====== Teks yang Ditampilkan ======

[caption id="attachment_90821" align="alignleft" width="300" caption="Mie lidi yang sudah dilembutkan dengan menyeduhnya dengan air panas"][/caption] Baru-baru ini saya mendapat perintah gawat. Sumbernya tak tanggung-tanggung: istri sendiri. Perintahnya: tolong cari mie lidi di Pasar Senen. Dan, saya menerimanya tanpa membantah.
Bukan apa-apa. Kalau sudah menyangkut urusan masak-memasak dan urusan dapur, sebaiknya para istri tak usah dilawan. Bisa repot urusannya. Saya punya pengalaman pahit dalam hal ini. Akibat kelalaian yang sebenarnya sepele menurut ukuran kita para lelaki, eh, rasa tak enaknya bertele-tele sampai berbulan-bulan. Kapok dah.

======

### Tugas yang Diberikan 1
Ringkas paragraf yang dimulai dengan "Bukan apa-apa" dari teks tentang mie lidi, tetapi pertahankan fakta utamanya.
### Tugas yang Diberikan 2
Kutip bagian teks tentang mie lidi mulai dari "Bukan apa-apa. Kalau" sampai dengan "berbulan-bulan. Kapok dah.".

====== Bahan yang Disediakan ======

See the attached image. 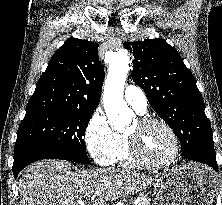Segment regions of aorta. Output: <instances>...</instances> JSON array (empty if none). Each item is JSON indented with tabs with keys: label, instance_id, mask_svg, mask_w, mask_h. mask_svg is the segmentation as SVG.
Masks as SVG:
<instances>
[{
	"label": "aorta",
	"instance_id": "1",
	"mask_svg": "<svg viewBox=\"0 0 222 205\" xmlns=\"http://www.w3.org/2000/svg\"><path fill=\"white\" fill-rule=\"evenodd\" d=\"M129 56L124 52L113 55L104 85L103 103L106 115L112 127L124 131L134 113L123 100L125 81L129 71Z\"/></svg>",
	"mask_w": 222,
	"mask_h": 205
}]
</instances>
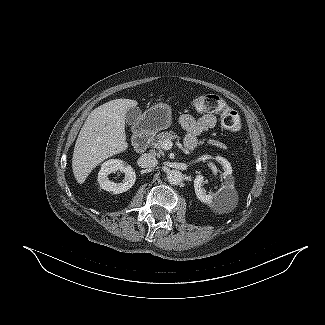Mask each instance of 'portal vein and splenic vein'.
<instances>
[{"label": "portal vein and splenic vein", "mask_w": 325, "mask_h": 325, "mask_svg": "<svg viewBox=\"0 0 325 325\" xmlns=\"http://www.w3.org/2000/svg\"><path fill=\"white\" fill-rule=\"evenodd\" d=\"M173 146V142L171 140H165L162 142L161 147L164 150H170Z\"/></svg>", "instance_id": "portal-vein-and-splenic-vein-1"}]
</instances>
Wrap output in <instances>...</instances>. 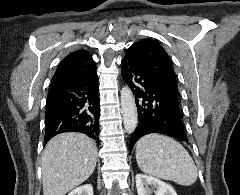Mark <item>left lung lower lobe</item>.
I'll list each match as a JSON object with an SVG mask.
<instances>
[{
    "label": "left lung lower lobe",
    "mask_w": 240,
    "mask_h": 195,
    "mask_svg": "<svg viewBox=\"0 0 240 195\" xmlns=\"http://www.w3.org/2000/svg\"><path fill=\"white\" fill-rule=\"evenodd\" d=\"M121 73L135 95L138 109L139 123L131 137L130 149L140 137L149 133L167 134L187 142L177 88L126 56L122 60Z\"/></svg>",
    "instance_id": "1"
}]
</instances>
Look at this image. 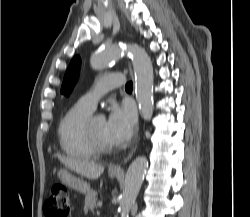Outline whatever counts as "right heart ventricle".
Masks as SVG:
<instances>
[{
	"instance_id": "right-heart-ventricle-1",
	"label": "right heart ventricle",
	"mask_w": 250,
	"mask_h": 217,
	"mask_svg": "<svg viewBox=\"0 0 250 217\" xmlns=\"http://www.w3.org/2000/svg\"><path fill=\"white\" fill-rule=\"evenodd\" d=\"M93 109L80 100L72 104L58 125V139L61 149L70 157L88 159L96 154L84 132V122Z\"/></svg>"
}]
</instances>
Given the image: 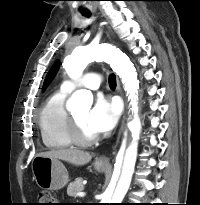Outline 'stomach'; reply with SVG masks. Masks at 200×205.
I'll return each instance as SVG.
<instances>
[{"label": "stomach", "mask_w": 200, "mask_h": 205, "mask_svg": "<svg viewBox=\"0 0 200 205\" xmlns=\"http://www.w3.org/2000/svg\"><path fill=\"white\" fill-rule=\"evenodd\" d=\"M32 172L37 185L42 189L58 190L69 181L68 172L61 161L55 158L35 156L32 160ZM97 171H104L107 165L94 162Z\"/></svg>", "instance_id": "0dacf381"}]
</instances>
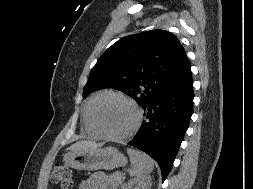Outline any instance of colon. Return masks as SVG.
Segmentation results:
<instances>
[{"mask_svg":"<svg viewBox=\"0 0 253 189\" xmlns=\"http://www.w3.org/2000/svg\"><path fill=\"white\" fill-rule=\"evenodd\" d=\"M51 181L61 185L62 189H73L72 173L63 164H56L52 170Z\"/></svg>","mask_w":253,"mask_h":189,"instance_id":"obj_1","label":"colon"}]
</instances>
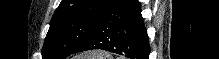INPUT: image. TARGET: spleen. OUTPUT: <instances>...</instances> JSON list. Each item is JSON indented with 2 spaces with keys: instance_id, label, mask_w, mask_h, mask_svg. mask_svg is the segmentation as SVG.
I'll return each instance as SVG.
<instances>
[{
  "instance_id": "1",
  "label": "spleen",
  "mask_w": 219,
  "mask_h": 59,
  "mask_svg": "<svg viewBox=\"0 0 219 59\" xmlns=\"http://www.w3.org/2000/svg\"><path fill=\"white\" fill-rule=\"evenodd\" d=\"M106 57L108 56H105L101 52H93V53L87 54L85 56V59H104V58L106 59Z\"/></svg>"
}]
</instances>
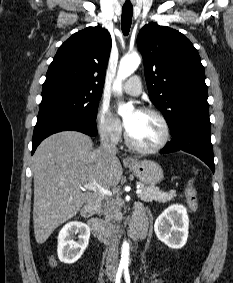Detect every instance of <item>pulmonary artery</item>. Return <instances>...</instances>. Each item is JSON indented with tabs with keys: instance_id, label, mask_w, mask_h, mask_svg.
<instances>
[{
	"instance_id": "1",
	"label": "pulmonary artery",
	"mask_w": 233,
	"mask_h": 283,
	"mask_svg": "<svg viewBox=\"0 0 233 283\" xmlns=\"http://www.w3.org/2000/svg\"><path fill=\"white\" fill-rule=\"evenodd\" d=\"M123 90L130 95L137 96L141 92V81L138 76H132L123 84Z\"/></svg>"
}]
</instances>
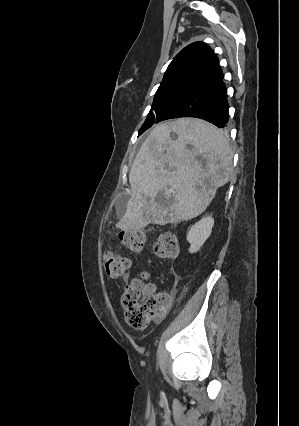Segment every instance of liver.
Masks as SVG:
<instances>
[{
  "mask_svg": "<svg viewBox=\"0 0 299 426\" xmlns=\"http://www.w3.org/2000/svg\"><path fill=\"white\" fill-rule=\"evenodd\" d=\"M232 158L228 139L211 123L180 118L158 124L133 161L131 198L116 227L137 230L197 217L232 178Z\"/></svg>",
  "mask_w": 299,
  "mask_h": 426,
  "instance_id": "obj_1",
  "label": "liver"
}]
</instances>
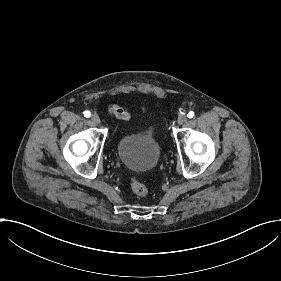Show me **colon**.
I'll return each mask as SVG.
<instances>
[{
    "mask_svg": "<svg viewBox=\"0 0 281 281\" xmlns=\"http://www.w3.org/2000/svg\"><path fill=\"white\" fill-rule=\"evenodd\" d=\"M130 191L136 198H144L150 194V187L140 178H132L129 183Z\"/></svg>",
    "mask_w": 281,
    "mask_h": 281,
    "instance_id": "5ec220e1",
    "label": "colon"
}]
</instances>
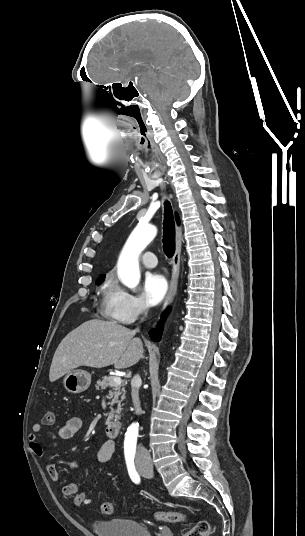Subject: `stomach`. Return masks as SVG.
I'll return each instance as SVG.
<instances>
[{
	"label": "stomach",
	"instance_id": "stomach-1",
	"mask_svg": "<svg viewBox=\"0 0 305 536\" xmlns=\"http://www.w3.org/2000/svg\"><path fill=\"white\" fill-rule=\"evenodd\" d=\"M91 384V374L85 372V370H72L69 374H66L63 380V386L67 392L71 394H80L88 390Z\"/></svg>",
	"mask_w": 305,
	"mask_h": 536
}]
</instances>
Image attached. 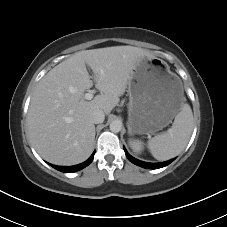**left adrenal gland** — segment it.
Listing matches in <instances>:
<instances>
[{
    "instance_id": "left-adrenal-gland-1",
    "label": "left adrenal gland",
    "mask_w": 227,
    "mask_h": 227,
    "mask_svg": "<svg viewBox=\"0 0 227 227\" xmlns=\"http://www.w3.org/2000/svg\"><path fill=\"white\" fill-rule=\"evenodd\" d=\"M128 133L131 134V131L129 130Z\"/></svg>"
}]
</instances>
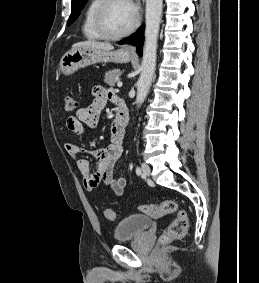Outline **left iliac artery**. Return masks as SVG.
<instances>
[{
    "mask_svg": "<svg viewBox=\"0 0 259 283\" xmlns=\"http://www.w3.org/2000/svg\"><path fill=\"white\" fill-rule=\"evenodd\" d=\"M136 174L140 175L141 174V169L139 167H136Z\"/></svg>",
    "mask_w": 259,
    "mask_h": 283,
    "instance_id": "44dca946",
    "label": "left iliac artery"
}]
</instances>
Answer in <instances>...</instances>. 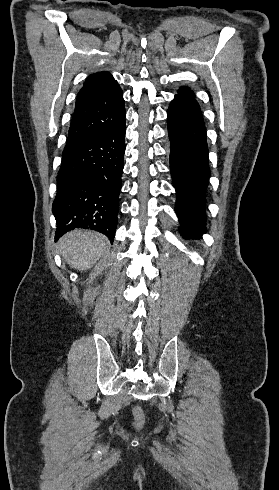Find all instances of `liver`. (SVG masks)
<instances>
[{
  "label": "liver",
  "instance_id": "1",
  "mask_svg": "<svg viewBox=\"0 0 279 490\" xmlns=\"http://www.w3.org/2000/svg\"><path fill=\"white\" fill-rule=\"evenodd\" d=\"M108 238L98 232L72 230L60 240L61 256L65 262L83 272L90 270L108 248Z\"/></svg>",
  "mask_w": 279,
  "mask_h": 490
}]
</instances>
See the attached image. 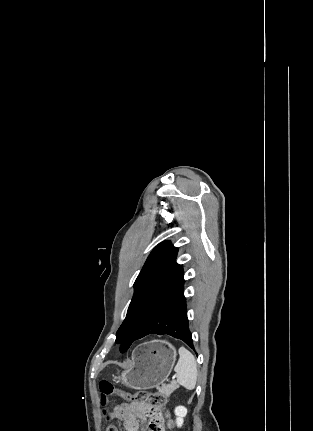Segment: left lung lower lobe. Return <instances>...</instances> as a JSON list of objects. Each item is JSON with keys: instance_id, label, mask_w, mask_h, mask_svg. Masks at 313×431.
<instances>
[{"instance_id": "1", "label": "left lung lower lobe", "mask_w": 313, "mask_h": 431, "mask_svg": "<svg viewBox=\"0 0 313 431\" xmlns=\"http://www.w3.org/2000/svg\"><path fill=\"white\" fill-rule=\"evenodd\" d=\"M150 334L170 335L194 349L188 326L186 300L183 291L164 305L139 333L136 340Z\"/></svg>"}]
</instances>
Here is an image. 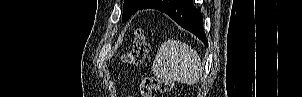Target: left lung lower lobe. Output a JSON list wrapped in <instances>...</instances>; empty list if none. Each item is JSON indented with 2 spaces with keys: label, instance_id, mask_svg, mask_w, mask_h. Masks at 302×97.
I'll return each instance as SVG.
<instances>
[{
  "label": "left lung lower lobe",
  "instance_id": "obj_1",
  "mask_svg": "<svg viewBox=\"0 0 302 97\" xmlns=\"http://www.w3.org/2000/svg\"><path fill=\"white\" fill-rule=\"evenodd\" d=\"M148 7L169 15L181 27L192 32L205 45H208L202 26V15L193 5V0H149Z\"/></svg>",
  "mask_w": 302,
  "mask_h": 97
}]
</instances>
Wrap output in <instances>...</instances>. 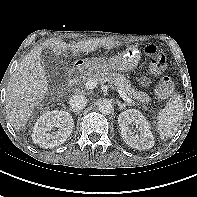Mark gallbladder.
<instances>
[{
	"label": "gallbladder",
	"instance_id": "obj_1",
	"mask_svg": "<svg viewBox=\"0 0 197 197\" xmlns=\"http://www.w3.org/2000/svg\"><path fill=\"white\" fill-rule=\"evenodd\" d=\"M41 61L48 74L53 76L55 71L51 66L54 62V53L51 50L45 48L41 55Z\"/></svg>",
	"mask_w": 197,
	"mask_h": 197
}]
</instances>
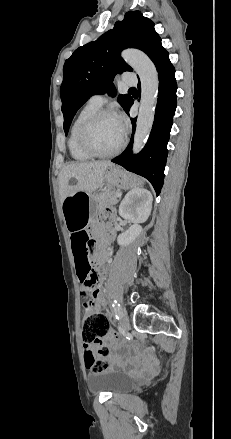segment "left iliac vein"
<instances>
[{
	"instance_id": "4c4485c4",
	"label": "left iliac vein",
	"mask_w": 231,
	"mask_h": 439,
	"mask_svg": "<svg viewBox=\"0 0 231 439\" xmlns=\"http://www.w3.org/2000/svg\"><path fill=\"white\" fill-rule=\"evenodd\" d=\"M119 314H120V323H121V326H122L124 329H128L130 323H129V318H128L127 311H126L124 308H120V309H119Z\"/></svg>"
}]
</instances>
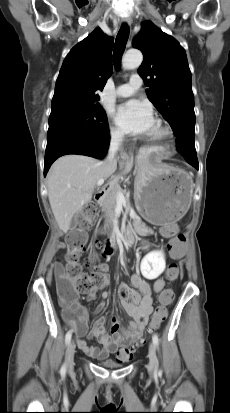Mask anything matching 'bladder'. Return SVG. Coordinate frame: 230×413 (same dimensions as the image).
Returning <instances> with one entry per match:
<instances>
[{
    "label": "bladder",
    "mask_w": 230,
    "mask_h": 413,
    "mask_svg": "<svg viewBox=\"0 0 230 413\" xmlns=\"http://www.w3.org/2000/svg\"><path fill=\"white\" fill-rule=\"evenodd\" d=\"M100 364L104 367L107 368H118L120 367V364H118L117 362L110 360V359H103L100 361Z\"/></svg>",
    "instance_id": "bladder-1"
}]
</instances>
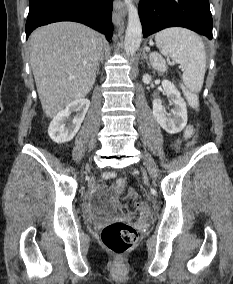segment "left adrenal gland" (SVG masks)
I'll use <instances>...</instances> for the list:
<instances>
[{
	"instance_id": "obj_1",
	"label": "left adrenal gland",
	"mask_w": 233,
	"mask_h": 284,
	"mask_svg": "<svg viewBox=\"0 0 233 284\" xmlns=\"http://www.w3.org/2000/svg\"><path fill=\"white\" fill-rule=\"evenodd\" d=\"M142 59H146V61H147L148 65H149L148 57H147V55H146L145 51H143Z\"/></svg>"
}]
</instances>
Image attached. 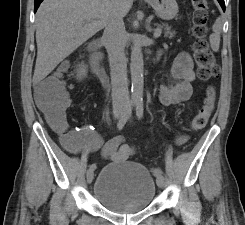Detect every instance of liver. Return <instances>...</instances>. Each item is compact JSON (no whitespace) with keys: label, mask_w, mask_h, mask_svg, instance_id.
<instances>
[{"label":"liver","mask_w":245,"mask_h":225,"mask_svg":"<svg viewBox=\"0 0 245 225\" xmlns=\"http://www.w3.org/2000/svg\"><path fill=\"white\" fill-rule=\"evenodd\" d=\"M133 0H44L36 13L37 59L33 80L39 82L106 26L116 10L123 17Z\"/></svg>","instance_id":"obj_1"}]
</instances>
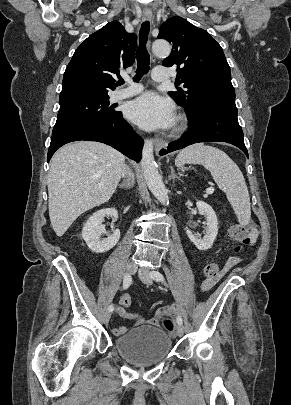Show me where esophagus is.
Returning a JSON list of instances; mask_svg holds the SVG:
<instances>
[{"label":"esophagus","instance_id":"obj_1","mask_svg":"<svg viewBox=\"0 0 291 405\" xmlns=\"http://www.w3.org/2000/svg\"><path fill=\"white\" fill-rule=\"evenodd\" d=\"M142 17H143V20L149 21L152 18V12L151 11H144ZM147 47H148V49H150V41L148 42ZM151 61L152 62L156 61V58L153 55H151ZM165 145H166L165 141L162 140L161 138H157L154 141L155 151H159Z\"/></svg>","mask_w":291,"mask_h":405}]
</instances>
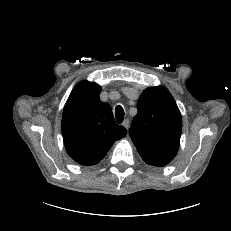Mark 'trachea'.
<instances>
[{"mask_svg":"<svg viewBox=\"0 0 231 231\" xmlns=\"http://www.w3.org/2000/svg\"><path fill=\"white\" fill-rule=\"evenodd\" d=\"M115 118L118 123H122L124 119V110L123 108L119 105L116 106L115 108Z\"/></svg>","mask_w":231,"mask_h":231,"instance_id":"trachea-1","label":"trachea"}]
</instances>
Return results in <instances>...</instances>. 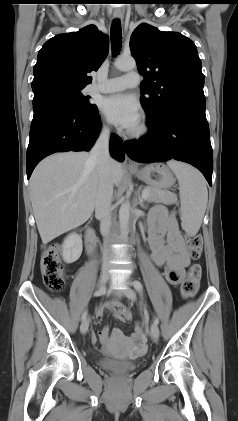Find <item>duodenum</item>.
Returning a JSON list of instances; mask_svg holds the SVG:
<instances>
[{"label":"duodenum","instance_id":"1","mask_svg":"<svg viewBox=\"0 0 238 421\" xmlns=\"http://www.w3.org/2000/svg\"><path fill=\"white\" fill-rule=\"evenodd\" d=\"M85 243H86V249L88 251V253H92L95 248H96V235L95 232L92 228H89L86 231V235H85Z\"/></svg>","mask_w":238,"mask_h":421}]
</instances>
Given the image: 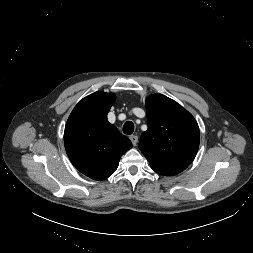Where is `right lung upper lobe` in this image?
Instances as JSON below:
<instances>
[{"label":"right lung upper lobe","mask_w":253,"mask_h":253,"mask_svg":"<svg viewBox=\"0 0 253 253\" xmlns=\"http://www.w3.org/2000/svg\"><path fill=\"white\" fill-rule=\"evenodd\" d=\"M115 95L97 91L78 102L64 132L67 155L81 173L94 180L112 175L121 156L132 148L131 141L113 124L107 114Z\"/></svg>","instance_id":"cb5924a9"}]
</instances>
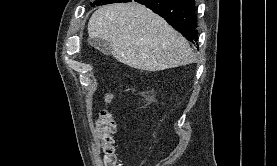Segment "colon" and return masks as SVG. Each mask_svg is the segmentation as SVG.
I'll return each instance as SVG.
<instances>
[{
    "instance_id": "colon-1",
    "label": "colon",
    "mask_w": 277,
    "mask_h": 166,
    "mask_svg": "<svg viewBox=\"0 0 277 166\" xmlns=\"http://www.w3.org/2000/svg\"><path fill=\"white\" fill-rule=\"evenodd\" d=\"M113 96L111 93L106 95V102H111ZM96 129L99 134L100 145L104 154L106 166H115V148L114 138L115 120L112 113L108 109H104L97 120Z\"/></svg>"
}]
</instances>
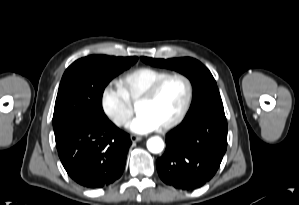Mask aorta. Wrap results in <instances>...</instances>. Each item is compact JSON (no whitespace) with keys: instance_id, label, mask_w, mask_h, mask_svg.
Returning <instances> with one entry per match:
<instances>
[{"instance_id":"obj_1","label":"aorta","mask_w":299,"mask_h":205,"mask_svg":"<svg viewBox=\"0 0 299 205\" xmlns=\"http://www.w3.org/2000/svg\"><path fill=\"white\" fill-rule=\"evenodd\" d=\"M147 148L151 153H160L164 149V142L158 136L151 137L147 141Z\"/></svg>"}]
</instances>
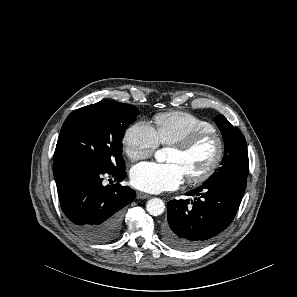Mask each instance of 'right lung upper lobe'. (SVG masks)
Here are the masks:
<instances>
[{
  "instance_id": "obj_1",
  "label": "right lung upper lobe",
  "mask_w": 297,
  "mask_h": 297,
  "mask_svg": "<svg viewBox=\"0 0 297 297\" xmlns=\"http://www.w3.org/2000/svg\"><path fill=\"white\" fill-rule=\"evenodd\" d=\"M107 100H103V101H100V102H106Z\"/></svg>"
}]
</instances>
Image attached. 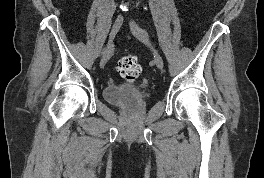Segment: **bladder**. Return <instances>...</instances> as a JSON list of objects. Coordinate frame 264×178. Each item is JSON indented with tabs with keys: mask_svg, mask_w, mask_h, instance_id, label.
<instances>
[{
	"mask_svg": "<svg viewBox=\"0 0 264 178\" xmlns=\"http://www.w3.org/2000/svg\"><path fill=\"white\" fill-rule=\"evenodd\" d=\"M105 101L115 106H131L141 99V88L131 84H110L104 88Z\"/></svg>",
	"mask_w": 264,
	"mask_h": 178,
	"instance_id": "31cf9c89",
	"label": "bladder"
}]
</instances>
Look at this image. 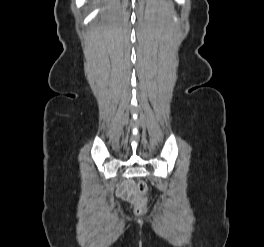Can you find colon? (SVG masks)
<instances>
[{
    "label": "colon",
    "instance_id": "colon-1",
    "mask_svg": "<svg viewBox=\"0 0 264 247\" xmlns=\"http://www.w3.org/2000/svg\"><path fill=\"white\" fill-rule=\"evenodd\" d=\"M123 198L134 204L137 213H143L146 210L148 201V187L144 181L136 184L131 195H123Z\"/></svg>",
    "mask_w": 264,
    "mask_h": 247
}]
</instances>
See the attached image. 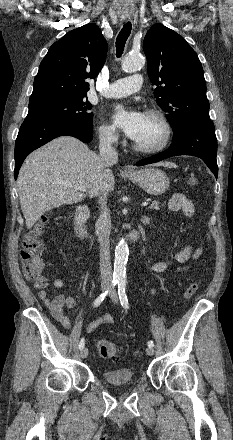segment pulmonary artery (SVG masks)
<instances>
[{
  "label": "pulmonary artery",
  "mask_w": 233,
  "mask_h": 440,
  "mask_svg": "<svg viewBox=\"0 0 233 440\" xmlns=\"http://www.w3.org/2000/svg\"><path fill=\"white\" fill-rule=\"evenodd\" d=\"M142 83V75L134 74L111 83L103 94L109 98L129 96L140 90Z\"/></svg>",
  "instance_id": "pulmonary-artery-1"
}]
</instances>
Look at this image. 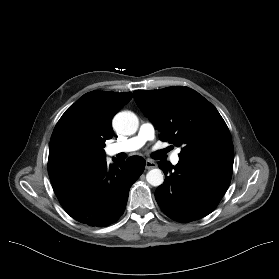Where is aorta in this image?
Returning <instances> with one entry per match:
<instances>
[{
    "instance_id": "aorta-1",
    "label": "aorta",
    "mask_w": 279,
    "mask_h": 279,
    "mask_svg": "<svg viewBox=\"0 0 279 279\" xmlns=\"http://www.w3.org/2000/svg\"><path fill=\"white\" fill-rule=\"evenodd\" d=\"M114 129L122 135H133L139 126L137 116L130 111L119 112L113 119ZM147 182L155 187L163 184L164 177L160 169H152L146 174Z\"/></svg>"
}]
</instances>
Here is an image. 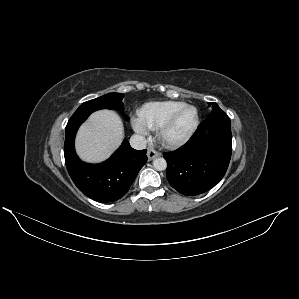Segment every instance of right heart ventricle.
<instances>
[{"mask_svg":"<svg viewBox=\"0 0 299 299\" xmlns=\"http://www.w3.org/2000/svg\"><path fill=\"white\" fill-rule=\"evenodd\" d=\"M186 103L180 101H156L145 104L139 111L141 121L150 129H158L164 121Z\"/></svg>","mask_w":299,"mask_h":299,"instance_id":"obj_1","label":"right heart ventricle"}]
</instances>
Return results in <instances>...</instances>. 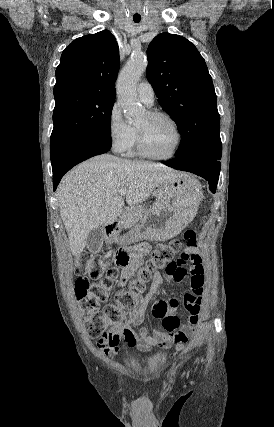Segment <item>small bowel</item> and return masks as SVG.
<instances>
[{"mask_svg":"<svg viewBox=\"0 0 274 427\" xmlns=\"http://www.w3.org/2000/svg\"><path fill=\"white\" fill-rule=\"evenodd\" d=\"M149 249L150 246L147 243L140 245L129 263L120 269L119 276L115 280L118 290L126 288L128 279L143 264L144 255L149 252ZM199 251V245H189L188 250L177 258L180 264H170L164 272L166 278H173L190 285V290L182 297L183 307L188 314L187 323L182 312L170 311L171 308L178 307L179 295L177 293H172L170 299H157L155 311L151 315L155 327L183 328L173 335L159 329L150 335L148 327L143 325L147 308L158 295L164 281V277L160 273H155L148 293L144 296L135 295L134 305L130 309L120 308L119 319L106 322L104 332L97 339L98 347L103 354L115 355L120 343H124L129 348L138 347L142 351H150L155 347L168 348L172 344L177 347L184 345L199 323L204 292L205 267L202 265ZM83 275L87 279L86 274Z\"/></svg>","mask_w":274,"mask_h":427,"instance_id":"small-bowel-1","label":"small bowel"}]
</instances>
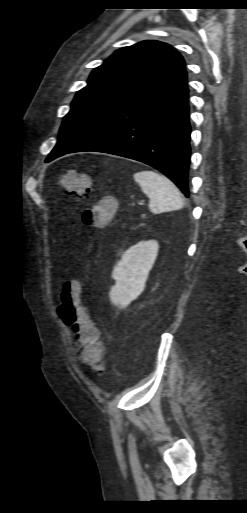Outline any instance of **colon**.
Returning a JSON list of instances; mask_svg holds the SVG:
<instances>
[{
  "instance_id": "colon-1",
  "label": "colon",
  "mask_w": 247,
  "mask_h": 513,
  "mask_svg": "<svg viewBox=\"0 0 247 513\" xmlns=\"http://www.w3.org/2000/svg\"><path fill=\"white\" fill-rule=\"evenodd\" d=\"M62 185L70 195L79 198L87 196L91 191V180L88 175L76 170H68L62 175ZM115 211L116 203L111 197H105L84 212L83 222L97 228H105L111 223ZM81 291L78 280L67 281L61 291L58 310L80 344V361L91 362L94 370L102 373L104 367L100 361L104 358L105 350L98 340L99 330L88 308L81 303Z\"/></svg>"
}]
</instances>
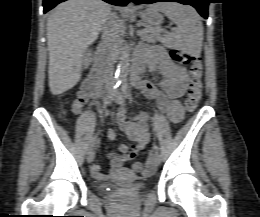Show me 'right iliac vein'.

======

### Jawaban Lengkap 1
Dalam urusan masak-memasak dan dapur, para istri sebaiknya tidak dilawan karena urusannya bisa repot. Penulis pernah mengalaminya: kelalaian kecil yang dianggap sepele oleh lelaki menimbulkan rasa tidak enak selama berbulan-bulan sehingga penulis kapok.

### Jawaban Lengkap 2
Bukan apa-apa. Kalau sudah menyangkut urusan masak-memasak dan urusan dapur, sebaiknya para istri tak usah dilawan. Bisa repot urusannya. Saya punya pengalaman pahit dalam hal ini. Akibat kelalaian yang sebenarnya sepele menurut ukuran kita para lelaki, eh, rasa tak enaknya bertele-tele sampai berbulan-bulan. Kapok dah.